Rapid and highly specific detection of communicable pathogens using one-pot loop probe-mediated isothermal amplification (oLAMP)

Rapid nucleic acid isothermal amplification techniques with minimal demand for laboratory instruments are desirable for early screening and mitigation of communicable diseases (e.g., COVID-19). However, most of the current techniques available employ non-specific signal generation strategies which increase the chance of false positives. Others require a two-step amplification-detection process, in which the tube is opened after amplification, prior to the detection step.

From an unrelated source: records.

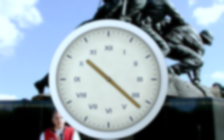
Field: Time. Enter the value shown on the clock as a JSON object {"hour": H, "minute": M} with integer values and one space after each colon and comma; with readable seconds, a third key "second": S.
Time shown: {"hour": 10, "minute": 22}
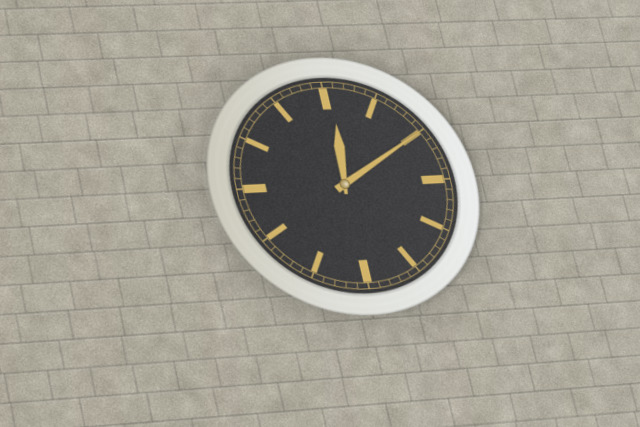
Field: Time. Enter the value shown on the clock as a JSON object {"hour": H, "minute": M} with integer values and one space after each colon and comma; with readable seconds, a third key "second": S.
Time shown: {"hour": 12, "minute": 10}
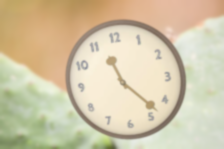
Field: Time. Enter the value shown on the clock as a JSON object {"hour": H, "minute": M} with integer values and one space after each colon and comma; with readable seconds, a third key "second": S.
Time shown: {"hour": 11, "minute": 23}
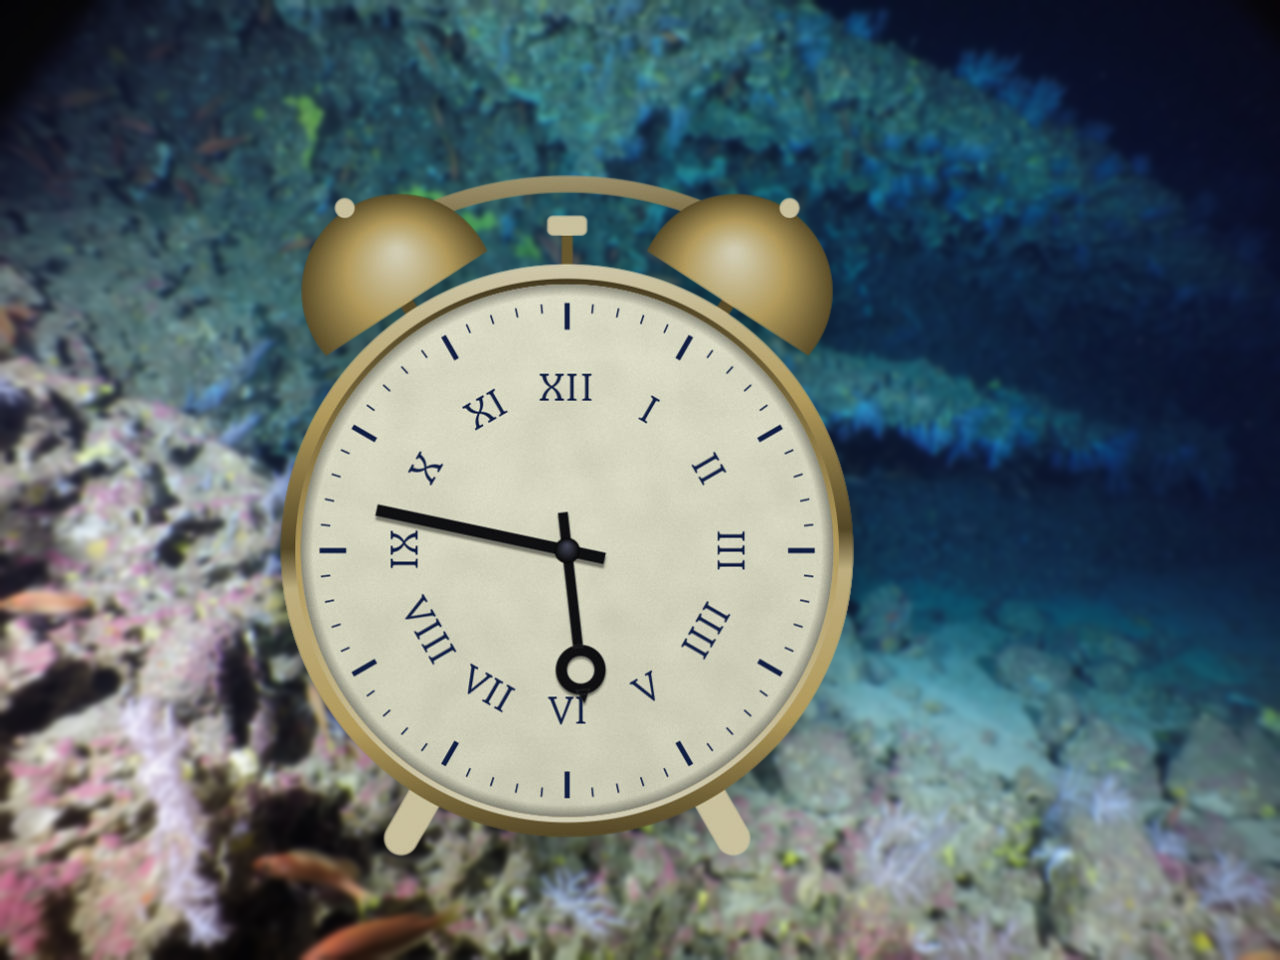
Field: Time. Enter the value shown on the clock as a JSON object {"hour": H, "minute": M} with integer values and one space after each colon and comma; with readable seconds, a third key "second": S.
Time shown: {"hour": 5, "minute": 47}
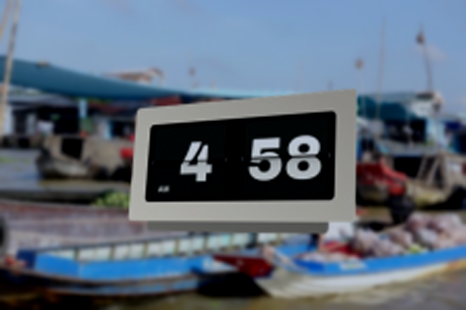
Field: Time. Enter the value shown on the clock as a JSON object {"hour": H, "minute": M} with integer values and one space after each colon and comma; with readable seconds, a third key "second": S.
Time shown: {"hour": 4, "minute": 58}
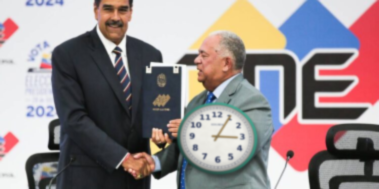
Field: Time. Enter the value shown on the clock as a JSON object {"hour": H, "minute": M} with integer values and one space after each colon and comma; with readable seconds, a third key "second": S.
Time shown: {"hour": 3, "minute": 5}
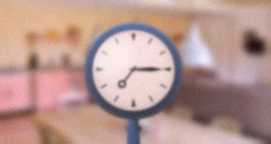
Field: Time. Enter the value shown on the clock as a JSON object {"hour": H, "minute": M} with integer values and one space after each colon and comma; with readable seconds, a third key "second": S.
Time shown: {"hour": 7, "minute": 15}
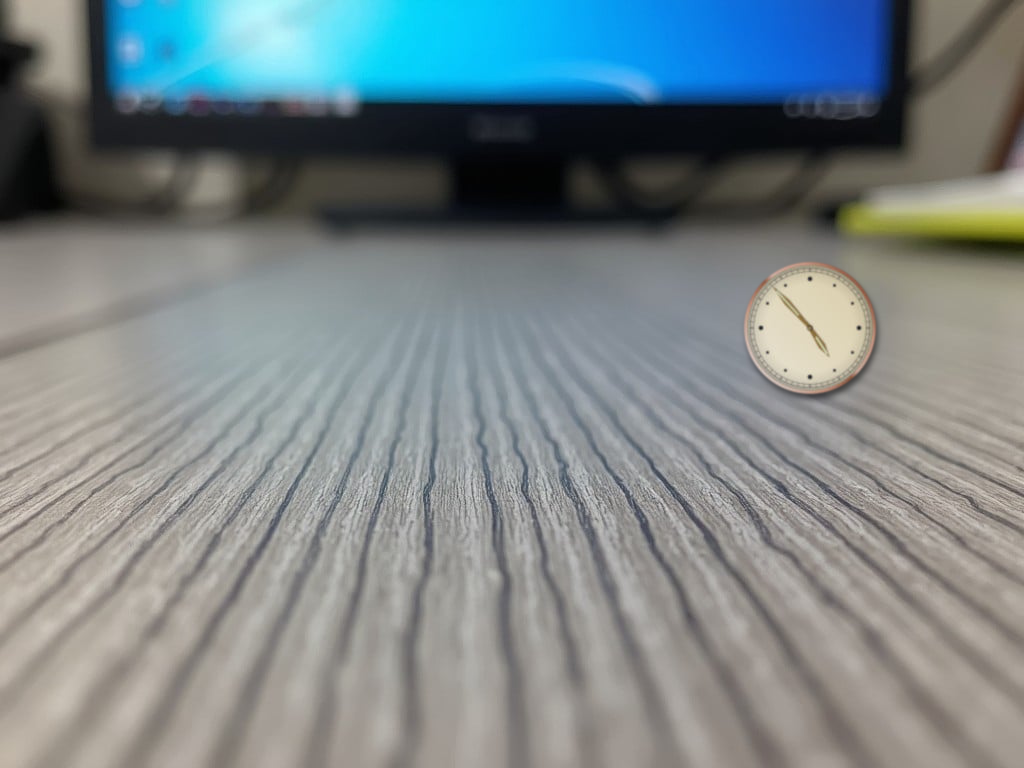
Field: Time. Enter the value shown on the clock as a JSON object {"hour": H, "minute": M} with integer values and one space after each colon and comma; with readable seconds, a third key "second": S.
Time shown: {"hour": 4, "minute": 53}
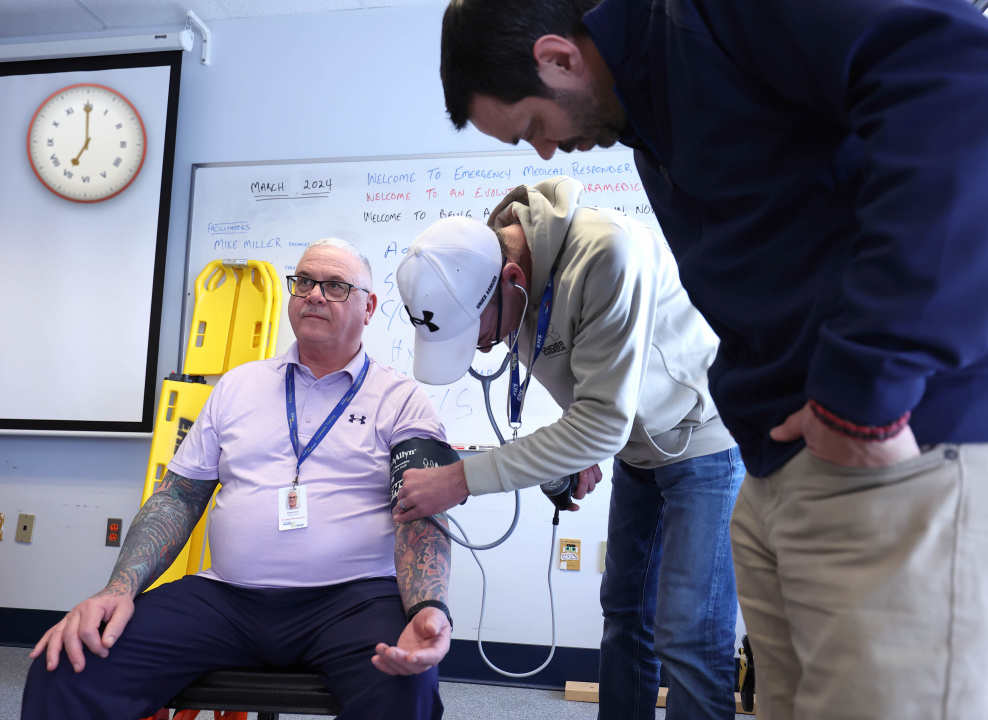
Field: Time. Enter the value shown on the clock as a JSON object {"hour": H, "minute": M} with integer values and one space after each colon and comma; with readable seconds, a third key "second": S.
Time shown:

This promotes cross-contamination that would lead to unreliable results. Here, we developed a one-pot loop probe-mediated isothermal amplification scheme (oLAMP) coupled with a concurrent target-specific detection readout. We have shown that the said scheme is compatible with crude sample preparation methods and is readily integrated with either fluorescence or electrochemical readouts. The entire process would take 30–40 min, and we show that our scheme could detect 0.5 or 1 copy/μL of the SARS-CoV-2 N gene using fluorescence or electrochemical readouts, respectively. Moreover, we demonstrate that the scheme is robust across different biological matrices and other interfering substances. We further show that our method can detect the presence of Salmonella drug resistance gene in crude food samples. Thus, our platform offers a readily scalable and highly specific diagnostic pathway for rapid and decentralized detection of communicable diseases.